O estudo da Boutique Research conclui – e bem – que esta preocupação acrescida com o futuro se traduz já numa mudança de comportamentos dos consumidores que o mercado testemunha. Estas mudanças obrigam as marcas a um rápido ajustamento, por forma a serem capazes de satisfazer as novas necessidades das famílias que emergem do contexto que atravessamos.
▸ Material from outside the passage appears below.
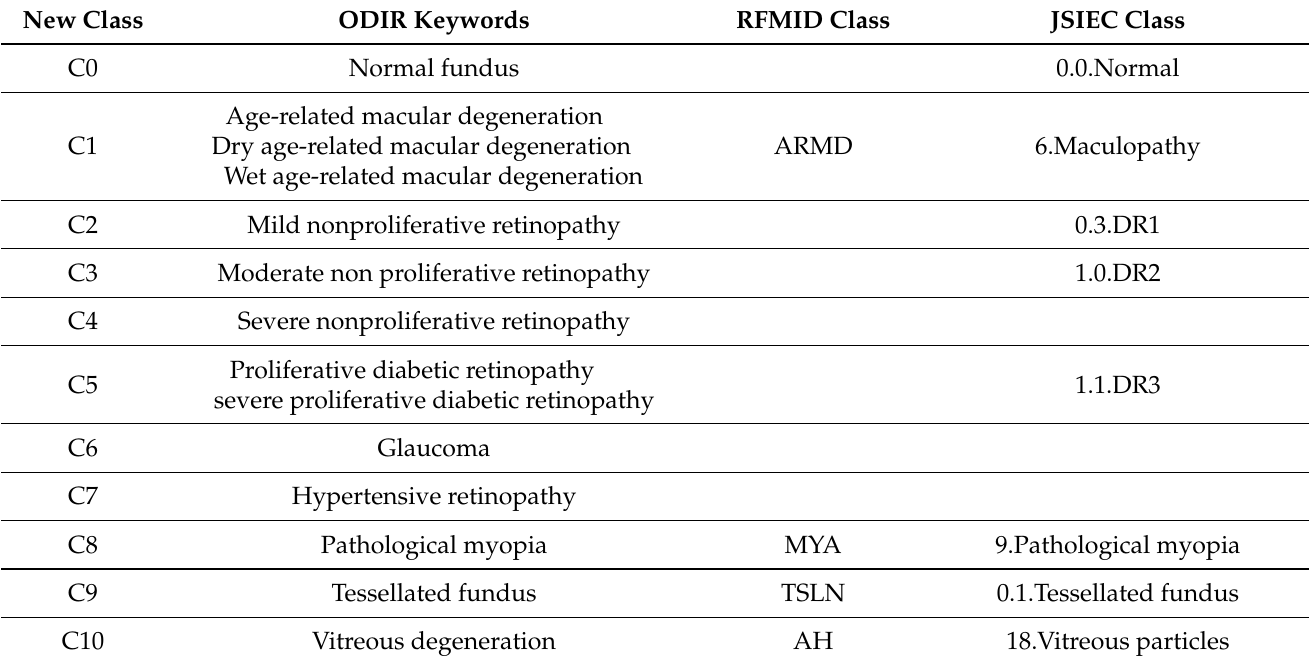
Table 2. Mapping rules for combining ODIR, RFMID, and JSIEC into 39 classes (C0–C38). Classes indicated with Gray have been removed since they contain too few instances ( <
Os consumidores já estão disponíveis para sacrificar as marcas que usam habitualmente e reduz-se amplamente o espaço para os produtos e serviços entendidos como secundários. "O contexto de inflação e de maior incerteza vai ser potencialmente penalizante para o consumidor pela perca de conforto que o “desconhecido” pode gerar, pela perca de tranquilidade e de controlo que a ansiedade pode gerar e pela perca de segurança que a incerteza e a vulnerabilidade podem gerar", refere a Boutique Research.

Não é, pois, difícil de prever que iremos assistir a (mais) uma nova era de consumo e de mudanças no comportamento do consumidor, que, tal e qual como nas anteriores, serão um enorme desafio para as Marcas, que devem, sem delongas, encontrar estratégias que ajudem o consumidor a lidar com toda a carga negativa que o actual contexto económico está e irá gerar:

É fundamental construir uma presença de Marca alinhada com a necessidade de conforto, de segurança e de redução “dos imprevistos” e, não descurando a necessidade de implementar estratégias de preço eficazes, o grande desafio passará, como passa sempre, seja nos períodos de crescimento, seja nos contextos mais complexos e adversos, por ser capaz de continuar a construir Valor de Marca, ser capaz de encarar o consumidor, olhos nos olhos, e conseguir comprovar que uma Boa Marca é sempre muito mais do que apenas um Bom Produto.